There is plenty of blame to go around.

Raymond Mong, the driver of the Dhalia Group bus, was killed in the crash. Outrage is growing over why he was allowed behind the wheel. He had lost his job as an MTA bus driver in 2015 when he was convicted of DWI in Connecticut, where his car crashed into two other vehicles on I-95.

Robert Accetta, the lead investigator for the NTSB, told a news conference in Flushing that Mong was properly licensed to drive the charter bus. However, the state Dept. of Motor Vehicles said Dahlia never notified the agency that he was a driver for the company — a violation of state law.

The charter company drove straight through the regulatory loopholes, which need to be closed.

Dahlia’s track record is littered with seven traffic violations and at least one deadly accident prior to September 2015, based on a report by the Federal Motor Carrier Safety Administration. In 2016, a Dahlia bus carrying passengers from Flushing to a casino in Connecticut skidded off the road in a snowstorm, injuring 36 passengers.
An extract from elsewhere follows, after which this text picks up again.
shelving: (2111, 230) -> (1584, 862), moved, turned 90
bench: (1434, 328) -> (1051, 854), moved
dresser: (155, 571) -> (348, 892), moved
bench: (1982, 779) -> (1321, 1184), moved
Flushing Councilman Peter Koo, who has repeatedly warned about unsafe conditions on the downtown’s crowded streets, said the charter bus industry must be better regulated.

He estimated about 20 charter companies operate in his district, competing with city buses and trucks in the gridlocked urban center.

Manhattan Councilman Ydanis Rodriguez, who chairs the Transportation Committee, said he would draft legislation requiring charter bus companies to prove that their drivers had a clean record in order to renew permits to operate in the city. But the federal government is the ultimate overseer of the nation’s charter bus industry and must revoke the licenses of companies that have piled up multiple infractions.

Three people died at the gateway to downtown Flushing in an accident that could have been prevented. The NTSB will find the cause of the collision, but will the state and city agencies figure out where Mong and Dhalia fell through the cracks?